* [SUPPLIED PASSAGE]:
What am I really describing?

Drama queens.  High-maintenance neurotics.  There are usually one or two in every family, and, across our republic, there are millions of them.  They usually get their way too.  They throw tantrums.  They make demands.  They silence the opposition.  They make life so miserable for the rest of us, that the polite and patient members of our families organize life around never offending them.  You know how the grown-ups generally handle them…

“Be quiet.”
“Let him have his way.”
“Don’t contradict her.”
“Can we just ignore him for now?”

We give the drama queens enormous power because we don’t think we can handle another tantrum, and we’re really not sure if the rest of the tribe — the  reasonable members of the tribe — are up for a fight.

If, for example, you are in one of those insufferable Human Resources workshops and you are being asked to apologize for your “whiteness” to an HR drama queen, most of the people in that room would thank you, profusely, for calling this out, but they would do so afterwards, leaving the HR manager to think all of her woke brain-damage bilge had been embraced.  If the entire family, however, told the drama queen to shut up, perhaps we could all get back to making better mouse traps.

For most of my adult life, I’ve been trying to push back against our country’s political and cultural drama queens, and people thank me for it.  Lately I’ve been reminding them, “we outnumber the drama queens.  If we got together and had an intervention, we could get our national family back in shape.”

Why doesn’t it feel that way sometimes?  The most obvious answer is that the drama queens hunt in packs.  They bolster their low self worth by hanging out with the similarly aggrieved.

I recently published a newspaper ad (above) for our farm mocking Covid conformism and the sort of “mind” that thinks this last year’s round of small business bankruptcies, born of Covid public policy insanity, is just a “minor inconvenience.”  A condition that kills 0.18% of the population, (if you count all those who died “with” as opposed to “of” Covid) is plainly NOT worth shutting down commerce, forcing vaccination, cancelling weddings, and engaging in the absurd rituals of compliance demanded by germophobe half-wits like Anthony Fauci.

I believe most Americans agree with me, and, certainly, most of our customers did, but our local paper fielded some complaints..

“I understand free speech, but, when it infringes on my rights not to be shocked in my community newspaper by wording that has an underlying meaning, this I find offensive.”

What were the framers of the Constitution thinking when they left that one out?  “The right not to be shocked by underlying meanings.”  Watch it, buddy.  I have a good underlying meanings attorney on this.

The ad earned a little social media buzz, too, and — without fail — whenever I review the timelines of people sputtering and raging about a political statement they find downright irreverent, it’s a hardcore partisan with all the approved causes: climate change, abortion rights, woke awareness.  I’m not talking about people who might casually embrace some of these causes.  I’m talking about the dedicated internet hunter, anxious to virtue-signal indignation about them.

In one instance, someone scandalized by my harvest ad, proudly displayed the image of a woman advocating the “abortion” of Texas Governor Greg Abbot.  What happened to my right not to be shocked by underlying meanings?

The social media conversation among the would-be governor killers drifted into interesting territory: the discussion of the “Good Rileys” (my winsome extended family members here in Oak Glen) and the “Bad Rileys” (mostly me, I guess.)  Everyone offended by my Covid ad was anxious not to penalize the Good Rileys, only the bad Rileys.

And this takes me back to the Drama queen problem.   All of the Rileys share extremely similar political and cultural values.  Most of us think the shrill Covid Pharisee and the gender-fluid social justice warrior and the grasping Marxists are more than just annoying misfits; they represent a threat to our country and to every thing we hold dear.  We’re all cut from the same cloth.  We’re all the same family.

I have this advice for both the Riley family and the nation: if you think bullies will disappear by being nice to them, by never telling them truth, you are fooling yourself.  You are putting the rest of the tribe at risk.

Saved data entries:
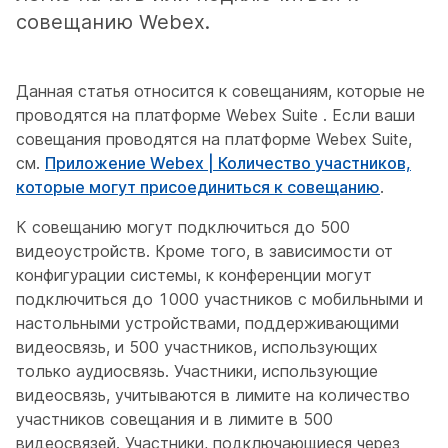
совещанию Webex.
Данная статья относится к совещаниям, которые не
проводятся на платформе Webex Suite
. Если ваши
совещания проводятся на платформе Webex Suite,
см.
Приложение Webex | Количество участников,
которые могут присоединиться к совещанию
.
К совещанию могут подключиться до 500
видеоустройств. Кроме того, в зависимости от
конфигурации системы, к конференции могут
подключиться до 1000 участников с мобильными и
настольными устройствами, поддерживающими
видеосвязь, и 500 участников, использующих
только аудиосвязь. Участники, использующие
видеосвязь, учитываются в лимите на количество
участников совещания и в лимите в 500
видеосвязей. Участники, подключающиеся через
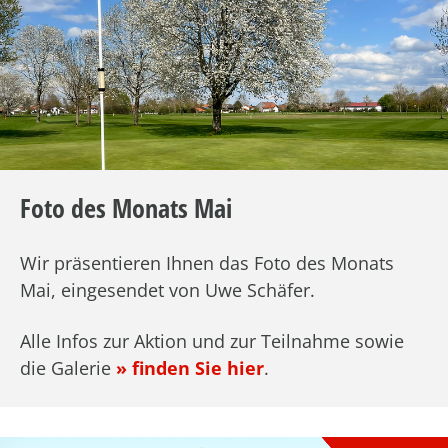
Foto des Monats Mai
Wir präsentieren Ihnen das Foto des Monats
Mai, eingesendet von Uwe Schäfer.
Alle Infos zur Aktion und zur Teilnahme sowie
die Galerie
» finden Sie hier
.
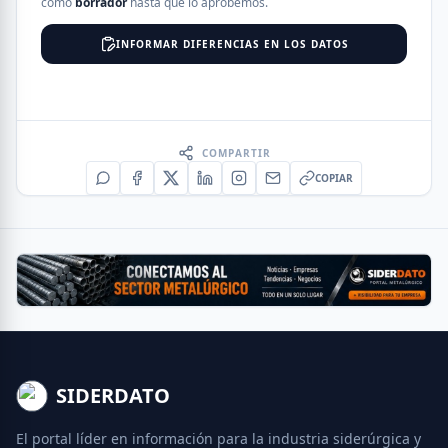
como
borrador
hasta que lo aprobemos.
INFORMAR DIFERENCIAS EN LOS DATOS
COMPARTIR
COPIAR
SIDERDATO
El portal líder en información para la industria siderúrgica y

* [QUESTIONS ON THE MATERIAL]:
1: In the essay on drama queens, condense the paragraph beginning "Drama queens. High-maintenance neurotics." into a short bulleted list that keeps its main facts.
2: Duplicate everything from "For most of" down to "the similarly aggrieved." in the essay on drama queens.

* [SOLVED TASKS]:
1:
- Drama queens, or high-maintenance neurotics, usually number one or two in every family and millions across the republic.
- They usually get their way by throwing tantrums, making demands and silencing the opposition.
- They make life so miserable that the polite and patient family members organize life around never offending them.

2:
For most of my adult life, I’ve been trying to push back against our country’s political and cultural drama queens, and people thank me for it.  Lately I’ve been reminding them, “we outnumber the drama queens.  If we got together and had an intervention, we could get our national family back in shape.”

Why doesn’t it feel that way sometimes?  The most obvious answer is that the drama queens hunt in packs.  They bolster their low self worth by hanging out with the similarly aggrieved.